O diretor-gerente do Fundo Monetário Internacional (FMI), treatment Dominique Strauss-Kahn, ambulance destacou hoje a inflação como o principal problema a ser enfrentado na América Latina e recomendou aos Governos que resistam dar aumentos salariais que fortalecem o aumento de preços.
Após anos de êxito no combate contra a inflação, o aumento atual, influenciado por um petróleo e alimentos com preços muito altos, representa a primeira prova real para os bancos centrais latino-americanos, diz o chefe do Fundo Monetário Internacional (FMI).
Em uma entrevista antes de sua partida para o México, onde participará amanhã de uma conferência econômica, Strauss-Kahn indicou os salários como a chave para garantir que a credibilidade das autoridades monetárias não voe pelos ares.
“O canal entre o presente e o futuro para a inflação é a questão dos efeitos de segunda rodada”, declarou Strauss-Kahn, que os resumiu nos “aumentos de salários que se seguem aos aumentos de preços”.
O FMI teme que o nível atual de inflação se incorpore na negociação dos contratos, começando com os dos funcionários públicos, que contam com os sindicatos mais poderosos e que freqüentemente marcam a pauta para o resto.
Isto solidificaria a inflação em níveis muito superiores às margens de comodidade dos bancos centrais.
“Existe uma crise atual, que não é difícil de enfrentar, mas da forma que foi feito, é necessário evitar conseqüências no futuro”, declarou Strauss-Kahn.

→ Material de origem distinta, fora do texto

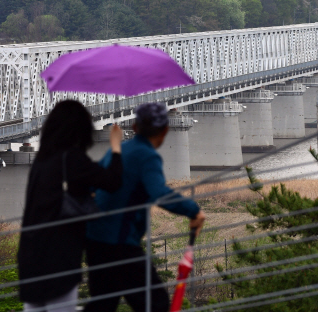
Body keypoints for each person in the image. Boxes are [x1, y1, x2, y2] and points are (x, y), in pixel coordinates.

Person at [84, 103, 206, 312]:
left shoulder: (119, 150)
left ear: (135, 126)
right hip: (120, 244)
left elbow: (93, 185)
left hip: (95, 239)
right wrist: (193, 210)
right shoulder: (147, 156)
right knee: (155, 303)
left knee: (102, 303)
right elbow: (158, 192)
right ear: (165, 130)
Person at [18, 100, 124, 312]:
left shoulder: (41, 160)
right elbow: (112, 181)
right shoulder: (72, 158)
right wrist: (116, 146)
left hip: (29, 255)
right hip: (59, 256)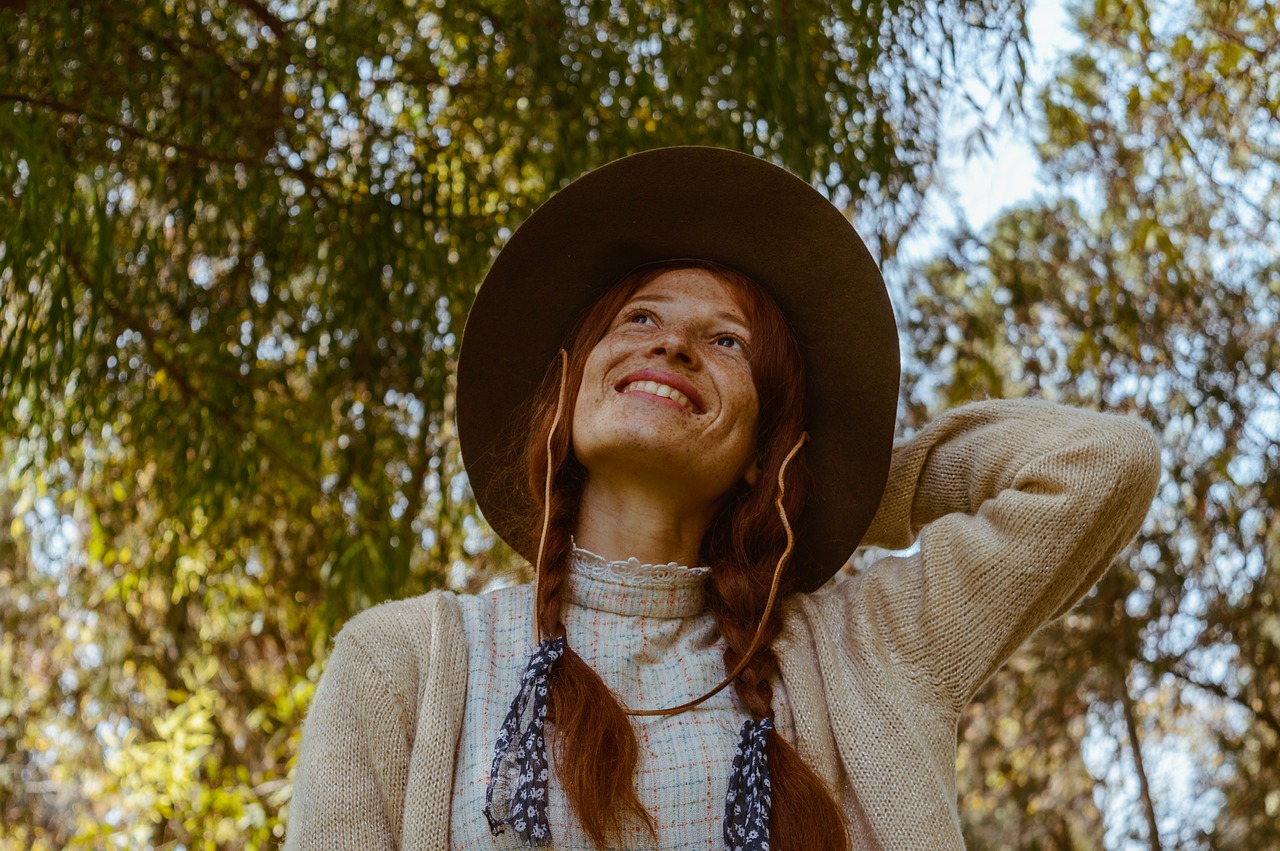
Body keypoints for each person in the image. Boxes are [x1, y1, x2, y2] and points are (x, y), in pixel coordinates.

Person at [284, 147, 1161, 850]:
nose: (672, 345)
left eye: (727, 340)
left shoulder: (862, 651)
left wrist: (829, 482)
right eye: (638, 319)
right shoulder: (404, 662)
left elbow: (1100, 464)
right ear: (570, 392)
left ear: (762, 445)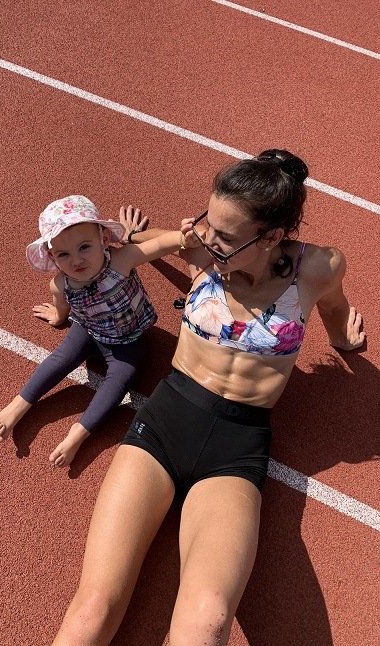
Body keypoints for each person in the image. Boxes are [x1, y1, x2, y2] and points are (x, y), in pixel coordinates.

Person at [53, 150, 366, 645]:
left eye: (223, 235)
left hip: (236, 449)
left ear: (271, 237)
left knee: (209, 620)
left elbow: (333, 307)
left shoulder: (318, 268)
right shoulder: (201, 247)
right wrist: (133, 237)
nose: (204, 237)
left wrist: (346, 341)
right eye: (206, 223)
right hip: (164, 423)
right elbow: (143, 251)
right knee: (92, 607)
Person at [0, 195, 189, 467]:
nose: (76, 260)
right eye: (63, 254)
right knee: (60, 358)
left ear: (104, 240)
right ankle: (20, 403)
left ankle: (79, 432)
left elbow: (158, 245)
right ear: (51, 256)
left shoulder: (122, 260)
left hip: (126, 339)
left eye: (84, 247)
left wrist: (183, 236)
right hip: (88, 330)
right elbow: (61, 304)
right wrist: (58, 316)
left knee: (122, 378)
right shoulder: (61, 283)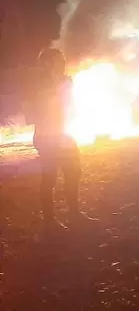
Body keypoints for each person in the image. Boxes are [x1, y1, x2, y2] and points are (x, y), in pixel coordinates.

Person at [29, 48, 96, 232]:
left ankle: (74, 214)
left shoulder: (66, 81)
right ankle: (50, 221)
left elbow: (70, 106)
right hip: (47, 135)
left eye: (63, 60)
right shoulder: (39, 84)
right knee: (49, 178)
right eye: (59, 60)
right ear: (48, 63)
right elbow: (38, 111)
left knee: (74, 173)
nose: (63, 63)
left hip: (64, 134)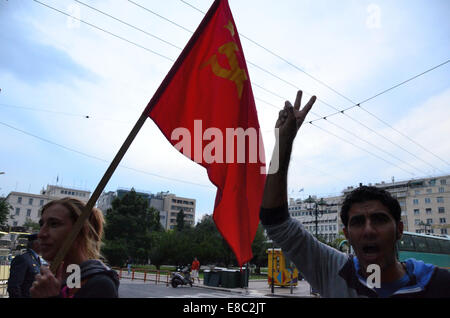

Seguir a recomendação do FMI significa uma perda de poder aquisitivo dos trabalhadores a curto prazo, mas a entidade acredita que é o preço que a sociedade deve pagar para garantir que a inflação não renasça das cinzas.
Entretanto, Strauss-Kahn não dará o exemplo, pois seu salário, livre de impostos, está vinculado à inflação da região de Washington.
Enquanto isto, na América Latina nenhum país se salva dos aumentos de preços.
No Peru, por exemplo, a inflação ronda cerca de 5% por ano, frente à meta oficial de 2%, já no Chile supera 8%, em comparação com a meta de 2% a 4%, e no Uruguai se aproxima de 10%, frente ao objetivo de 4% a 6%.
A todos estes supera a Venezuela, onde alcançará 25,7% este ano, segundo cálculos do FMI.
O incentivo principal é o preço do petróleo. Em junho do ano o barril do Petróleo Intermediário do Texas (WTI, leve), de referência nos Estados Unidos, rondava os US$ 70, um valor considerado muito alto então, mas que empalidece frente à cotação de quase US$ 135 de hoje.
Considerando que o mundo não conta com muita capacidade ociosa de bombeamento, o período da energia cara será longo, de acordo com Strauss-Kahn.
O outro motor da inflação são os alimentos. O milho, por exemplo, aumentou 140% nos últimos quatro anos, até alcançar US$ 281 por tonelada no Mercado de Chicago.
Além disso, subiram outros tipos de produtos, desde o refresco até a carne.
Apesar de estes aumentos terem provocado grande descontentamento popular em alguns países, Strauss-Kahn recomendou aos Governos que não caiam na tentação de outorgar subsídios generalizados a certos alimentos, como fizeram Haiti e República Dominicana, por exemplo.
Ao invés disso, aconselhou transferir renda para as famílias mais pobres, para as quais o aumento do preço dos alimentos básicos é uma tragédia.
Strauss-Kahn seguirá falando de inflação amanhã, quando participará em Cancún (México) do “Primeiro Encontro de Ministros de Fazenda da América e do Caribe”, no qual é esperada a presença de 26 ministros e representantes de entidades internacionais.